With the exception of SCC, in all analyzed cases the intensity of the reflectance shown in the spectra and in the image RGB histograms was higher for the healthy tissue than for the lesions. An important finding was that the results varied according to patient skin phototype. In addition, lower intensity was observed for pigmented versus non-pigmented lesions, and the reflected intensity of melanoma was lower than that of the other lesions. Although we examined only a small number of lesions, this study produced important data to consider for subsequent studies.

The results for images recorded under white light revealed a difference between melanoma and melanocytic nevi. In addition, in the images taken under UV light at 375 nm, it was possible to differentiate between melanoma and pigmented BCC. We propose this method as an auxiliary diagnostic tool, prior to biopsy, for distinguishing among these pigmented entities. However, we did not find patterns in this study to support differentiation between BCC and pigmented melanocytic nevi, and we suggest that further studies are needed.

An advantage of the imaging study is that the area for analysis can be chosen with great precision. There is no influence of pressure on the tissue, and different areas (lesion, perilesional, and apparently healthy skin) can be compared under the same light. This could help in identifying lesions that are invisible to the naked eye, and in guiding the clinician's choice of biopsy site, especially when using images of the same region obtained with the two different light sources. This finding is in accordance with the recently published study by Nguyen et al. [32, 37] regarding the use of intraoperative artificial fluorescent markers (“fluorescence-guided surgery”) to support the delineation of tumor margins.

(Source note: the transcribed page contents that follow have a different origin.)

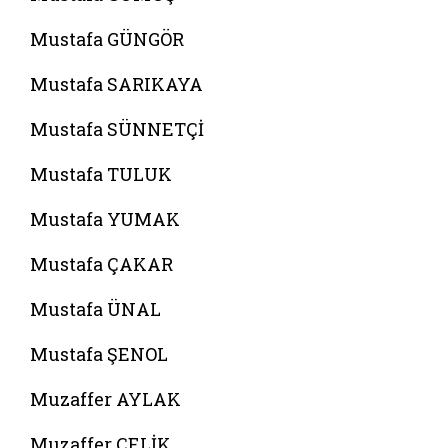
Mustafa GÜNGÖR
Mustafa SARIKAYA
Mustafa SÜNNETÇİ
Mustafa TULUK
Mustafa YUMAK
Mustafa ÇAKAR
Mustafa ÜNAL
Mustafa ŞENOL
Muzaffer AYLAK
Muzaffer ÇELİK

One drawback that became apparent in the analysis of fluorescence images was that the use of socks, cotton, or bandages could leave protruding millimeter fibers in the UV image; this fact should be taken into consideration in future studies. In addition, larger tumors and those in areas with hair presented difficulties in obtaining pictures and performing intensity measurements.

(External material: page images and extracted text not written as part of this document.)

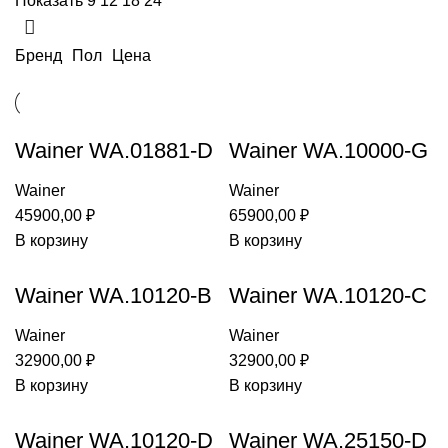
Показать
9
12
18
24
Бренд
Пол
Цена
Wainer WA.01881-D
Wainer WA.10000-G
Wainer
Wainer
45900,00
₽
65900,00
₽
В корзину
В корзину
Wainer WA.10120-B
Wainer WA.10120-C
SET
SET
Wainer
Wainer
32900,00
₽
32900,00
₽
В корзину
В корзину
Wainer WA.10120-D
Wainer WA.25150-D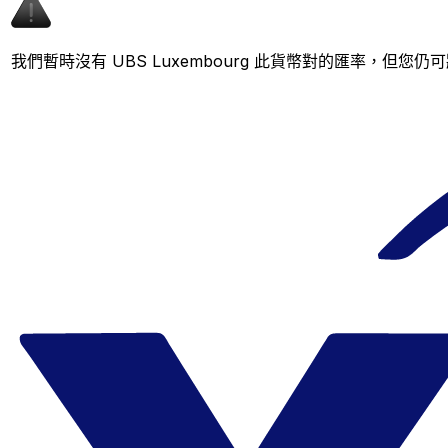
我們暫時沒有 UBS Luxembourg 此貨幣對的匯率，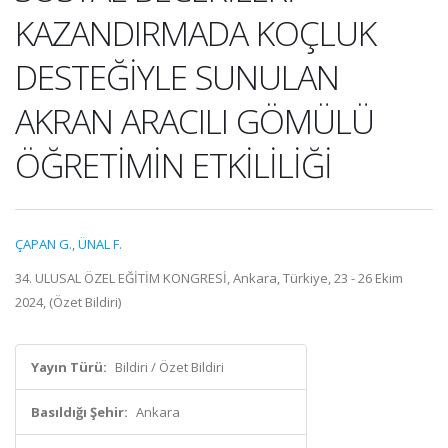
KAZANDIRMADA KOÇLUK
DESTEĞİYLE SUNULAN
AKRAN ARACILI GÖMÜLÜ
ÖĞRETİMİN ETKİLİLİĞİ
ÇAPAN G.
,
ÜNAL F.
34. ULUSAL ÖZEL EĞİTİM KONGRESİ, Ankara, Türkiye, 23 - 26 Ekim
2024, (Özet Bildiri)
Yayın Türü:
Bildiri / Özet Bildiri
Basıldığı Şehir:
Ankara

In this study, we found that the diffuse reflectance spectra of pigmented BCC, IDN, and melanoma cutaneous lesions in patients with skin phototypes III and IV were useful in differentiating between these lesions. White light images could thus serve as an auxiliary tool for clinically differentiating between BCC, IDN, and melanoma cutaneous lesions in these patients. The UV light images at 375 nm were able to differentiate melanoma from pigmented BCC.

The results from this pilot study may pave the way for further research to document the value of these new tools in the clinical diagnosis of melanoma and non-melanoma skin cancer. These methods are noninvasive, affordable, and easy to use, and thus could be useful in skin cancer treatment centers.